[Work instruction] A bare number is required: the count of lines in the material below that hold the word "imprezy".
┏━━
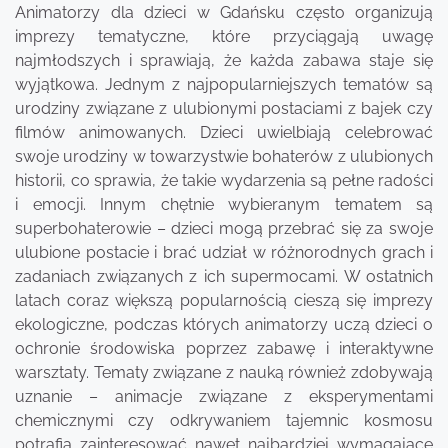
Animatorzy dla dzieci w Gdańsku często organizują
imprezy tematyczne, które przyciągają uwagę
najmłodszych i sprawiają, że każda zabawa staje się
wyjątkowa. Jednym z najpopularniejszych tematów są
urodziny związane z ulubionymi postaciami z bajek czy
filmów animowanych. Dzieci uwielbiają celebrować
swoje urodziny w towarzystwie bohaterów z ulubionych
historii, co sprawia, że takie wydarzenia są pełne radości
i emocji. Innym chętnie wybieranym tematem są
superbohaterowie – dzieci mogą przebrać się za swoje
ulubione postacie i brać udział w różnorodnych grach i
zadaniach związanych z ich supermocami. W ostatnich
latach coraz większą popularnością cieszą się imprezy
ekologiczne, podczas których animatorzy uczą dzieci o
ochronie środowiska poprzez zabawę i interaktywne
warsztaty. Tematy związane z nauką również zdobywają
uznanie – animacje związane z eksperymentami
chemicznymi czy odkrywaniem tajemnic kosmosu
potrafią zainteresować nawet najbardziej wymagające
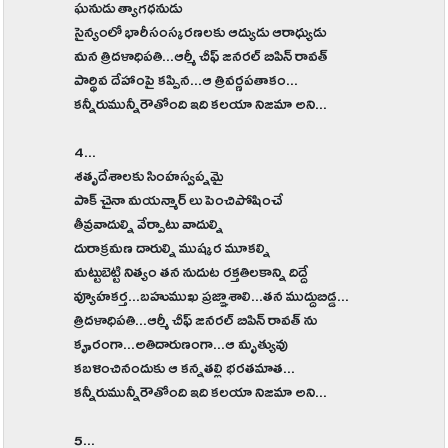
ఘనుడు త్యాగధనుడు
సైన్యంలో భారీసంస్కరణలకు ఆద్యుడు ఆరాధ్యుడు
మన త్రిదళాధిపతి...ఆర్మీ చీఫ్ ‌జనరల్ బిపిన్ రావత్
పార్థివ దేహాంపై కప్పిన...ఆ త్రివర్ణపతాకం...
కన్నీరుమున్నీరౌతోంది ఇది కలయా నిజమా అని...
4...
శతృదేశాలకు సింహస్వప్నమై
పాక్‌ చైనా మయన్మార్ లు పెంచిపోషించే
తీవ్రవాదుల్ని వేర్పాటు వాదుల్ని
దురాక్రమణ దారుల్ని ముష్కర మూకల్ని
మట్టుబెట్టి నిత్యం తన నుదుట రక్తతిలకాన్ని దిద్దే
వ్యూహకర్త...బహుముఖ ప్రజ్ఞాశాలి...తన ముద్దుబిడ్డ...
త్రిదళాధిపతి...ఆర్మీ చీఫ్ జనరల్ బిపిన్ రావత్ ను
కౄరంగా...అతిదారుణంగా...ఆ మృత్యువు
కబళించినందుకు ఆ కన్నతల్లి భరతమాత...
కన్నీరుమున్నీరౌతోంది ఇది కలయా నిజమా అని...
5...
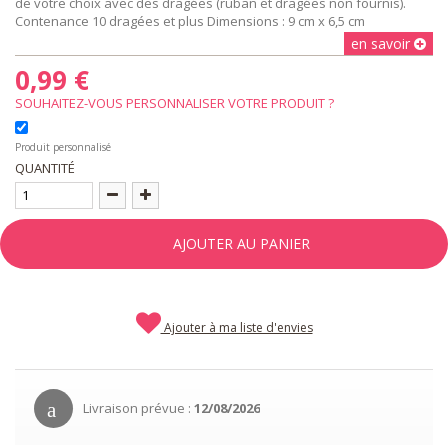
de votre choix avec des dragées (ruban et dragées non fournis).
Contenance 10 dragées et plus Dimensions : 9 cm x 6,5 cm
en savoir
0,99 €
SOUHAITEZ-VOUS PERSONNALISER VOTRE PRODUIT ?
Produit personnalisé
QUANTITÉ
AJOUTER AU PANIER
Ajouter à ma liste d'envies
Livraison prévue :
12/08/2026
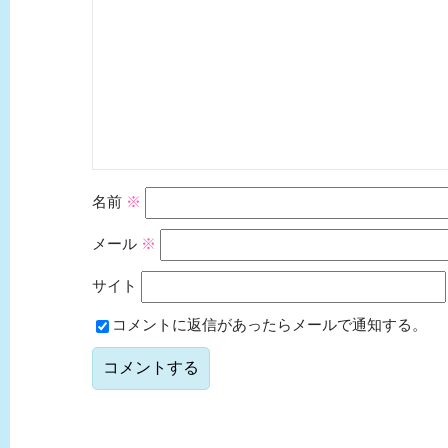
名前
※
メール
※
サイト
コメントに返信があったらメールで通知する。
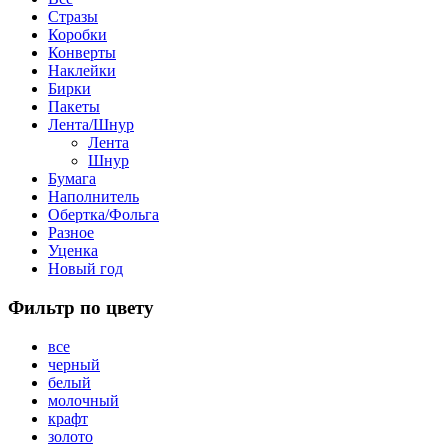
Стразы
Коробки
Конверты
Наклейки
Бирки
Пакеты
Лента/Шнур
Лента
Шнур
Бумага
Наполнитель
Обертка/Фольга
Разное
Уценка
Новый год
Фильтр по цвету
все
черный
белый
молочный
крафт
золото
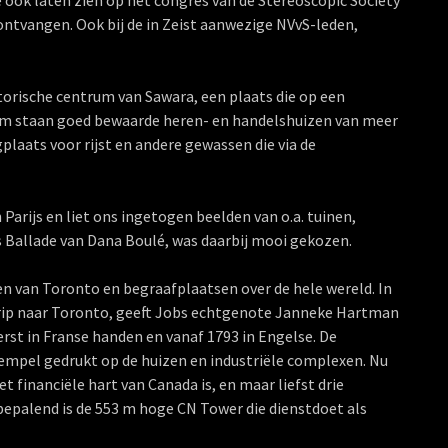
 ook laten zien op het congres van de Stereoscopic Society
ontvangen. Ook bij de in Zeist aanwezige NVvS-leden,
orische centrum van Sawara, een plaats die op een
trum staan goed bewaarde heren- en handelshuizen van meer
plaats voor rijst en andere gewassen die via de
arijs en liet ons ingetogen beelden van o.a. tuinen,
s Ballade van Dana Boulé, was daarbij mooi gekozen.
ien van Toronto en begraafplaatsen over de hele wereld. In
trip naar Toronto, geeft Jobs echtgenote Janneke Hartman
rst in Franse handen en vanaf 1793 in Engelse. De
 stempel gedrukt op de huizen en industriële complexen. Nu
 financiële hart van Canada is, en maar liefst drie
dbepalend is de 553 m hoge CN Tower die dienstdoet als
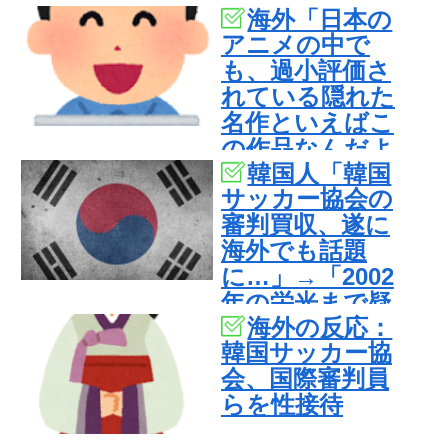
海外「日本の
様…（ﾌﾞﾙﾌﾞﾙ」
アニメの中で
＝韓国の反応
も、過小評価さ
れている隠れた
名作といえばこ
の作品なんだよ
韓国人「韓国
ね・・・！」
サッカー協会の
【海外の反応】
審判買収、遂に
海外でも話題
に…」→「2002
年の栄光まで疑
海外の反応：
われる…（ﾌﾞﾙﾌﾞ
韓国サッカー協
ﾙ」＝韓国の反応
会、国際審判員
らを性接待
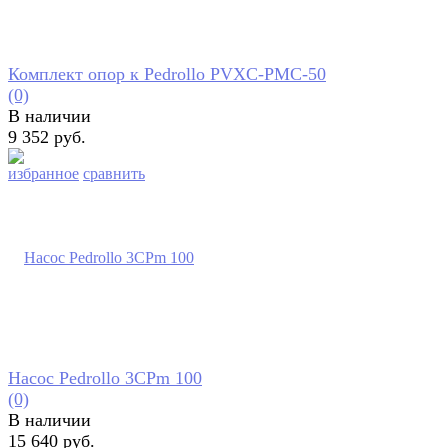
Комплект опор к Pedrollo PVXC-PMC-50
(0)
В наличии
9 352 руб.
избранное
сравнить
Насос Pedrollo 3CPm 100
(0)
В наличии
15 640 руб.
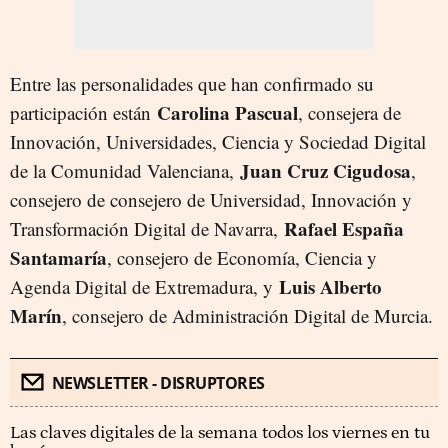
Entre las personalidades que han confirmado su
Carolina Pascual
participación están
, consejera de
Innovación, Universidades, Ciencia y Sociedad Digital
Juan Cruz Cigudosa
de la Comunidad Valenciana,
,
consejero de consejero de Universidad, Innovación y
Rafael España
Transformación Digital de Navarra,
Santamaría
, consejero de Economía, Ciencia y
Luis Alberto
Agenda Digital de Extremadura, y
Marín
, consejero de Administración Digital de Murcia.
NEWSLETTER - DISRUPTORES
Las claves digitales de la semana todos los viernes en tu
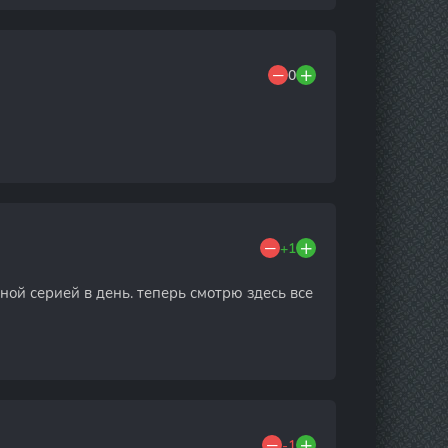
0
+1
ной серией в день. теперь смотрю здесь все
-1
┗━━
[Task answer] 2